Beata Kempa w Parlamencie Europejskim: - Nie zgodzimy się na drugi dyktat bolszewkicki.
Beata Kempa w Parlamencie Europejskim: - Nie zgodzimy się na drugi dyktat bolszewkicki. Fot. Facebook / Video KOD
Reklama.
Beata Kempa odpowiedziała na słowa holenderskiej deputowanej Sophii in 't Veld, która nazwała Jarosława Kaczyńskiego i Viktora Orbána "dwoma autokratami". Europosłanka Prawa i Sprawiedliwości domagała się przeprosin. Wyśmiała też sugestie o tym, że polscy obywatele mieli odwrócić się od rządu.
– Polacy wybrali już Zjednoczoną Prawicę trzykrotnie, a Węgrzy Orbana czterokrotnie. Dla was praworządność oznacza atak na nasze wartości. Chcielibyście wprowadzić nam małżeństwa jednopłciowe z możliwością adopcji dzieci. Kole was w oczy, że mamy podpisany konkordat – mówiła.

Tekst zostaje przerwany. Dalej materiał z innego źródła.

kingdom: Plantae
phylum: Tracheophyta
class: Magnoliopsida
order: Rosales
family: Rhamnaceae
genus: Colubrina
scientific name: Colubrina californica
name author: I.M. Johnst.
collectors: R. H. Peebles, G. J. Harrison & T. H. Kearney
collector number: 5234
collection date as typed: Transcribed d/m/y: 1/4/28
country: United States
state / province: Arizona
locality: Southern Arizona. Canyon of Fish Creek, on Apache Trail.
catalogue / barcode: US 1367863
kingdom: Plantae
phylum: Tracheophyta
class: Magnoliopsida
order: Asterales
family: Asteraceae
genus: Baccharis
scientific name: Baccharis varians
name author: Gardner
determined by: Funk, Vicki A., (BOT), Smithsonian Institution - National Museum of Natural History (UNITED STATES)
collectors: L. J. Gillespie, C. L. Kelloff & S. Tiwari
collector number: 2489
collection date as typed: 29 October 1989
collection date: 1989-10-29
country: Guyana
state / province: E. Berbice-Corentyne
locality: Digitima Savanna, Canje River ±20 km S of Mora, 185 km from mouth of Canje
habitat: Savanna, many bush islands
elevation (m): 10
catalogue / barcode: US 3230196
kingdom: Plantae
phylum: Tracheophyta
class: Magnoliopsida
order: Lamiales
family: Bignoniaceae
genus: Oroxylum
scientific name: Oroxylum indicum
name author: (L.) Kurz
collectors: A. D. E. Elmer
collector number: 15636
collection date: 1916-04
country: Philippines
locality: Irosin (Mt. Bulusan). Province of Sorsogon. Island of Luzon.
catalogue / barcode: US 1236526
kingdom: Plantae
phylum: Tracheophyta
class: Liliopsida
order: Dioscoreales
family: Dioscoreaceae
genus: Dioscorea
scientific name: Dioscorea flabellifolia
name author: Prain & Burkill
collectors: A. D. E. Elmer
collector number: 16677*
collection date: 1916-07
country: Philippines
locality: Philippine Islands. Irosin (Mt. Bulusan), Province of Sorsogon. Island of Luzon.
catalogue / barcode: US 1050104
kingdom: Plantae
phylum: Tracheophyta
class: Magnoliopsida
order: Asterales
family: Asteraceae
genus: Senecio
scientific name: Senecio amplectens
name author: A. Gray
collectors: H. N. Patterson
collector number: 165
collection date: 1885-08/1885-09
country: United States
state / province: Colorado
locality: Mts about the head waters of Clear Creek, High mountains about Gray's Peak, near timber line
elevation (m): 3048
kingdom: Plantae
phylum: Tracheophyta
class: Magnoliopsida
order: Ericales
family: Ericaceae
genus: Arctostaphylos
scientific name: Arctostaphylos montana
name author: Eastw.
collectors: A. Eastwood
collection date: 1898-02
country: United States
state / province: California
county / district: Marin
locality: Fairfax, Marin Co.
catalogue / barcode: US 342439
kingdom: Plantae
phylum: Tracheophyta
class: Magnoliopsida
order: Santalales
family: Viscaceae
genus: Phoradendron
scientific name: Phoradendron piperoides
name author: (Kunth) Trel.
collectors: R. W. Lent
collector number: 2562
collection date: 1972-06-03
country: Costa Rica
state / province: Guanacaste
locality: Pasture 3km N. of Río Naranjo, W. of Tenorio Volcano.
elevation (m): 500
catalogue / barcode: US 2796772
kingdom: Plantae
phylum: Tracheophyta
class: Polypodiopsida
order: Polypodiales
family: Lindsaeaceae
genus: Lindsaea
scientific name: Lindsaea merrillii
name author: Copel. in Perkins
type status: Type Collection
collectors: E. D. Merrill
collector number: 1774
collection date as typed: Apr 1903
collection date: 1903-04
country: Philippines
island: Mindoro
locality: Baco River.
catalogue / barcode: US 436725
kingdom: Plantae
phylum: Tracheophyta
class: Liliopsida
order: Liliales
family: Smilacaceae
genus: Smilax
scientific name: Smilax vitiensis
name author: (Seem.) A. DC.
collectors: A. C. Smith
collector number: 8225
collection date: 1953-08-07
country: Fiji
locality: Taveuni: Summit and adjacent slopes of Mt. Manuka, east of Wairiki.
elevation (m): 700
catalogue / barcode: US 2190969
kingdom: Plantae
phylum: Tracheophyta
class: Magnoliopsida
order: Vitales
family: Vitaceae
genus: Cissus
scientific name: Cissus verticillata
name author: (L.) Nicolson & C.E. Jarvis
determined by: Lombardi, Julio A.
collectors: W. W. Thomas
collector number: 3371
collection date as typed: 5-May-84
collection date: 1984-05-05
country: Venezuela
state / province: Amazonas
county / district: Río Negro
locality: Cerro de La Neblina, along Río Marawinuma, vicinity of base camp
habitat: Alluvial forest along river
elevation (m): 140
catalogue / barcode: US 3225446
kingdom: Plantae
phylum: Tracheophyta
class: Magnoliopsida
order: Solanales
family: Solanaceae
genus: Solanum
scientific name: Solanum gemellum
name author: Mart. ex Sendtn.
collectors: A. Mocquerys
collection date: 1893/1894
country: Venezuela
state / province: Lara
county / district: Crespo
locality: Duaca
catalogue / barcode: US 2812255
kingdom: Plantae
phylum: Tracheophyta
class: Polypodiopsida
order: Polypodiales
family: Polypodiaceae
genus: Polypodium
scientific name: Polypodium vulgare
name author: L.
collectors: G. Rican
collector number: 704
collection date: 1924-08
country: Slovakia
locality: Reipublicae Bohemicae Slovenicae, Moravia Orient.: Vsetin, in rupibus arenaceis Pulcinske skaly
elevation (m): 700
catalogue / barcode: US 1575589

Kempa: nie damy sobie narzucić dyktatu

Kempa coraz bardziej rozkręcała się w ataku na holenderską deputowaną. – Nie uszczęśliwiajcie nas na siłę. Podyskutujcie lepiej o biciu żółtych kamizelek we Francji. Jeden dyktat już mieliśmy - dyktat bolszewicki - i kolejnego nie damy sobie narzucić – mówiła.
Czytaj także: Szydło, Jaki i Kempa na bazarze w Strasburgu. 6 cytatów z debaty w PE

Do dyskusji włączył się eurodeputowany Andrzej Halicki z Koalicji Europejskiej. Zwrócił się wprost do Beaty Kempy.
– Pani nie reprezentuje wszystkich Polaków, tylko rząd PiS-u. Polacy są w 80 proc. za pozostaniem w Unii Europejskiej. Większość chce połączenia wypłat z praworządnością. Jako były człowiek antykomunistycznego podziemia mogę pani powiedzieć, że to wasza władza przypomina władzę komunistyczną i bolszewicką – odpowiedział Andrzej Halicki.
Kempa w odpowiedzi zarzuciła Halickiemu, że "kłamie rano w południe i wieczorem". Innym deputowanym tłumaczyła, że "PO przegrała dwukrotnie wybory i sfrustrowana płacze wam w rękaw".
Oceniła, że "strefy wolne od LGBT" to wymysł jednego artysty, a parlament "powinien się raczej zająć wzrostem nienawiści wobec mniejszości seksualnych w Niemczech lub we Francji".